[Open-education] Feedback from sessions on Duct Tape Uni & FLOSS manuals at hacktionlab

suraj bohara surajbohara65 at gmail.com
Fri Nov 28 02:21:15 UTC 2014


Is there anyone who can share there experience with  me about open
education and floss manual in Skype, please add me namen.meh
On Nov 20, 2014 3:29 AM, "Mick Clearerchannel" <mickfuzz at clearerchannel.org>
wrote:

> Hello Free Software lovers of learning out there,
>
> I wanted to do a super quick feedback on the couple of sessions that we
> did at the weekend  at the Hactionlab meet in Bradford on FLOSS Manuals
> and Duct Tape Uni.
> http://hacktionlab.org/hacktionlab/index.php/Winter_2014_Hacklab
>
> The whole thing was very intimate and I was able to get some good
> feedback and suggestions.
>
> I uploaded a technical report of the Duct Tape Uni project at the
> weekend here.

◆ Stated exercise 1 ◆
Write out the mailing list post about the Duct Tape Uni and FLOSS Manuals sessions word for word, from its subject line to its final line.

◆ Dataset extract ◆
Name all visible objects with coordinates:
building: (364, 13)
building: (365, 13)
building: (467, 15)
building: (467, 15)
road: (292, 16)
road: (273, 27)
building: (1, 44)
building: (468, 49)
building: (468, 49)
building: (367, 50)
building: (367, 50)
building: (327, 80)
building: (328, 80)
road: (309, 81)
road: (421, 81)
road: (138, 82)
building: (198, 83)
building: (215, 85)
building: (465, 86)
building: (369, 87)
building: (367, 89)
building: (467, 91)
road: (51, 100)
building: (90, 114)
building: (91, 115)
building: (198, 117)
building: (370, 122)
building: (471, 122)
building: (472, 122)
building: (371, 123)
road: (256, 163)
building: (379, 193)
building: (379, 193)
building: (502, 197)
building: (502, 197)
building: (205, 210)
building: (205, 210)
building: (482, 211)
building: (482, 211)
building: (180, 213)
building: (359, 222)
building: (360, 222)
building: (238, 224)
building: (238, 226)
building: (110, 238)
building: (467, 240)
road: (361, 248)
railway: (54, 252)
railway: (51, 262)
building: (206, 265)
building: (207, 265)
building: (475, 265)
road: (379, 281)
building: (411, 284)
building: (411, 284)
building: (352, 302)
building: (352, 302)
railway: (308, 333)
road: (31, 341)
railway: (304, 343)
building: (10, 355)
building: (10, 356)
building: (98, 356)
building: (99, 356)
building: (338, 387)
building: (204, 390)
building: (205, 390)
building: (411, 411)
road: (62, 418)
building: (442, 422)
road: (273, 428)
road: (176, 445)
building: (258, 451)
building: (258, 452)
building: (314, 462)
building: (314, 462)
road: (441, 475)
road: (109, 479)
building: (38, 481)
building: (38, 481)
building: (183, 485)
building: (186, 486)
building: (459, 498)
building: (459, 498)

◆ Stated exercise 2 ◆
Lay out the stretch of the listing from its first line through the line containing "building: (90, 114)" as a numbered list, skipping any blank lines.

◆ Problem solution 1 ◆
[Open-education] Feedback from sessions on Duct Tape Uni & FLOSS manuals at hacktionlab

suraj bohara surajbohara65 at gmail.com
Fri Nov 28 02:21:15 UTC 2014


Is there anyone who can share there experience with  me about open
education and floss manual in Skype, please add me namen.meh
On Nov 20, 2014 3:29 AM, "Mick Clearerchannel" <mickfuzz at clearerchannel.org>
wrote:

> Hello Free Software lovers of learning out there,
>
> I wanted to do a super quick feedback on the couple of sessions that we
> did at the weekend  at the Hactionlab meet in Bradford on FLOSS Manuals
> and Duct Tape Uni.
> http://hacktionlab.org/hacktionlab/index.php/Winter_2014_Hacklab
>
> The whole thing was very intimate and I was able to get some good
> feedback and suggestions.
>
> I uploaded a technical report of the Duct Tape Uni project at the
> weekend here.

◆ Problem solution 2 ◆
1. Name all visible objects with coordinates:
2. building: (364, 13)
3. building: (365, 13)
4. building: (467, 15)
5. building: (467, 15)
6. road: (292, 16)
7. road: (273, 27)
8. building: (1, 44)
9. building: (468, 49)
10. building: (468, 49)
11. building: (367, 50)
12. building: (367, 50)
13. building: (327, 80)
14. building: (328, 80)
15. road: (309, 81)
16. road: (421, 81)
17. road: (138, 82)
18. building: (198, 83)
19. building: (215, 85)
20. building: (465, 86)
21. building: (369, 87)
22. building: (367, 89)
23. building: (467, 91)
24. road: (51, 100)
25. building: (90, 114)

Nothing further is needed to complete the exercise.